Она как бы внушала мне, но у меня даже любопытства не было. Ничего не отзывалось. Пустые, давно закрытые помещения. После смерти жены я перестал вспоминать. Преданность вспоминательному процессу вызывала у меня отвращение. Пышный обряд, от которого остается горечь.
»…Молодость, как гордо звучит это слово. При любой обстановке она требует своего и заставляет человека испить хоть маленькую дозу своего напитка. Жанна, я самый обыкновенный парень, это нас должно еще больше сблизить, конечно, если вы ничего не имеете против. Несколько слов о себе. Родился в 1918 году. До войны работал проектировщиком. Проектная работа — мое любимое дело. Время проводил весело. Лучшим отдыхом были танцы. Музыка на меня действует сильно. В саду летом, в клубе зимой меня можно было встретить неутомимо танцующим вальс «Пламенное сердце», польское танго, шаконь и другие модные танцы. В общем, люблю жить, работать и отдыхать. Жанна, прошу выслать фотокарточку, как та, которую я видел у Аполлона. Жду ответа, с Вашего позволения шлю воздушный поцелуй. Борис».

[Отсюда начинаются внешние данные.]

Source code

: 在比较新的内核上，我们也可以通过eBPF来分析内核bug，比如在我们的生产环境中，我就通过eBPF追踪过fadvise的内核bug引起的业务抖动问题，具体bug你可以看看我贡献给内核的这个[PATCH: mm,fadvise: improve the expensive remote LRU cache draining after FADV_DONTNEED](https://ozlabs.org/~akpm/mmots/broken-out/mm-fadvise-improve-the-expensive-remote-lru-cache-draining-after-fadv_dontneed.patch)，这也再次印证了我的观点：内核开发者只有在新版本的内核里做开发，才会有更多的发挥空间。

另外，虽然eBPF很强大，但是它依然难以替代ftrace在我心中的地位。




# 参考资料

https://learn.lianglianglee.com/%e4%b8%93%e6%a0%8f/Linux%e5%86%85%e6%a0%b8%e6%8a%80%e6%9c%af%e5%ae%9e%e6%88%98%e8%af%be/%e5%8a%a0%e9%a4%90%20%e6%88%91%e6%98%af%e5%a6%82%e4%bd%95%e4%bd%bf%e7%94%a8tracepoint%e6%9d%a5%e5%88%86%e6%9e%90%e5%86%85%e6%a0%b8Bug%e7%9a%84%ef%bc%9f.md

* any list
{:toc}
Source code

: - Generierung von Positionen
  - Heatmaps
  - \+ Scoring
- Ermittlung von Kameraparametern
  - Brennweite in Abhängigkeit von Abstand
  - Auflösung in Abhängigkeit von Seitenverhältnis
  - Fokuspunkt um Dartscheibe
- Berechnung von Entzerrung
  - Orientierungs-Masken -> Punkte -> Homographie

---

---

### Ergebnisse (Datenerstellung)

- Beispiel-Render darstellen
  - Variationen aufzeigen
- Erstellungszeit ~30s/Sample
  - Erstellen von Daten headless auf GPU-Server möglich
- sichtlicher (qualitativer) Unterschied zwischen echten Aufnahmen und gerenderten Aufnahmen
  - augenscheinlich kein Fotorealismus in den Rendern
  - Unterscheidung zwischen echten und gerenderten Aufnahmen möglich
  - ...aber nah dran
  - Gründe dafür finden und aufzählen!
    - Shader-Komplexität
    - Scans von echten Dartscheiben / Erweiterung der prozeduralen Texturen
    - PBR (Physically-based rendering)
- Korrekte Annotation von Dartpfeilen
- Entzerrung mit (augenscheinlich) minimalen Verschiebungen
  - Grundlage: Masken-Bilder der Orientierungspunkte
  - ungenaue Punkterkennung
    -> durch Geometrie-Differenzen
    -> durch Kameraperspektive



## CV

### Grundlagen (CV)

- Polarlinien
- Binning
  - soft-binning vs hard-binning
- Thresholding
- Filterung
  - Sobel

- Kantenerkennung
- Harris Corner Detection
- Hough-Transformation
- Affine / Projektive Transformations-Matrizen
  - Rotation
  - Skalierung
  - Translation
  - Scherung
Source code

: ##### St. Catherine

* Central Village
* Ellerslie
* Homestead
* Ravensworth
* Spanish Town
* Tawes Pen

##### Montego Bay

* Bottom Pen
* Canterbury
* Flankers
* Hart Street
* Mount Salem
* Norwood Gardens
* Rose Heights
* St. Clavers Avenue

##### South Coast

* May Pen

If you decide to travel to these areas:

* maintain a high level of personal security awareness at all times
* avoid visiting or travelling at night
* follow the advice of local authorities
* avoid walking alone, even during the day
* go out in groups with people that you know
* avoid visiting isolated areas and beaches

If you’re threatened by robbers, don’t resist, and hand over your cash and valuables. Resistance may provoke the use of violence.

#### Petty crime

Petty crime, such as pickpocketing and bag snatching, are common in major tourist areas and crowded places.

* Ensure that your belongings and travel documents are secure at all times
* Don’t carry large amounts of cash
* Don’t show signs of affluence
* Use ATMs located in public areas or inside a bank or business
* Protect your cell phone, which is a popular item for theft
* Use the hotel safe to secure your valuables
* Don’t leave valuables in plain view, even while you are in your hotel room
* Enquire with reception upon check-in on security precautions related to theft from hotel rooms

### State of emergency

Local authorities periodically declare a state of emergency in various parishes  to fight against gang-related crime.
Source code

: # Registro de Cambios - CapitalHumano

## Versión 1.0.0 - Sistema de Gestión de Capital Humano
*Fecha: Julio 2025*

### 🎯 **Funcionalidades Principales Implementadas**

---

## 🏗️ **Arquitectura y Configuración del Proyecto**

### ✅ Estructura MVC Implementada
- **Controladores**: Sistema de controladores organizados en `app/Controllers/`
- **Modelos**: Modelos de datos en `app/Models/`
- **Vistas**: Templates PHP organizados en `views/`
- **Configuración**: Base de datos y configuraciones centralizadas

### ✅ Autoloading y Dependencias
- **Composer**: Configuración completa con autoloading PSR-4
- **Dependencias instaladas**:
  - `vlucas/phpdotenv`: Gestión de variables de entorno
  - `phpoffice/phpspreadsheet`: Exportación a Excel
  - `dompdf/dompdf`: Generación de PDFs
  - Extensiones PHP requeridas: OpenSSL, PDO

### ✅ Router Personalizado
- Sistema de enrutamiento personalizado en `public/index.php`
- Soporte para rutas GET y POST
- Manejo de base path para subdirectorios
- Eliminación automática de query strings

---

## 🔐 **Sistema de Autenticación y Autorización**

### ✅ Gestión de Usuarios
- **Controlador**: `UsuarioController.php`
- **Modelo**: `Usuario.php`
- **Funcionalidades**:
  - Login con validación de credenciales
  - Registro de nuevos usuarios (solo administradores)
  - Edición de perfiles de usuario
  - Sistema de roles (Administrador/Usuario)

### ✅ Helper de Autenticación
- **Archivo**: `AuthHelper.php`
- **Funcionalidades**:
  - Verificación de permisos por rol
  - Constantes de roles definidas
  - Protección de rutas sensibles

Конверт розовенький, на нем слепо отпечатана боевая сценка — санитарка перевязывает раненого бойца. Такие конвертики и я посылал. Почему рисунок этот должен был успокаивать наших адресатов — неясно. Штемпель — май сорок второго года.
Та блокадная весна… Молодая, неслыханно-зеленая трава на откосе. Солдаты наши лазали за ней, варили в котелках крапиву, щавель, одуванчики, жевали, сосали сырую зелень расшатанными от цинги зубами, сплевывали горечь. Слюна была с кровью. Вспомнилась раскрытая банка сгущенки. Она стояла на нарах, после обстрела в нее сквозь щели наката насыпался песок… Крохотным стал круг, освещенный коптилкой. Со всех сторон подступал полумрак, в нем двигались какие-то тени, безымянные призраки.
— Припомнили?
— Нет.
— У меня есть его фотография.
Она действовала с терпеливой настойчивостью, надеясь как-то оживить мои мозги явного склеротика.
Одна фотография была пять на шесть, другая совсем маленькая, на офицерское удостоверение. На первой — мальчик, мальчишечка задрал подбородок, фуражка с длинным козырьком, плечи прямоугольные, скулы торчат, медалька какая-то блестит. Бессонница, голодуха обстругали лицо до предела, а вид держит бравый, упоен своей храбростью и верой, что обязательно уцелеет. Где-то и у меня валяется моя карточка, похожая, фотограф кричал нам: «Гвардейскую улыбочку!» Половина избы снесена. У печи угол, затянутый плащ-палаткой. Перезаряжать он лазил в погреб.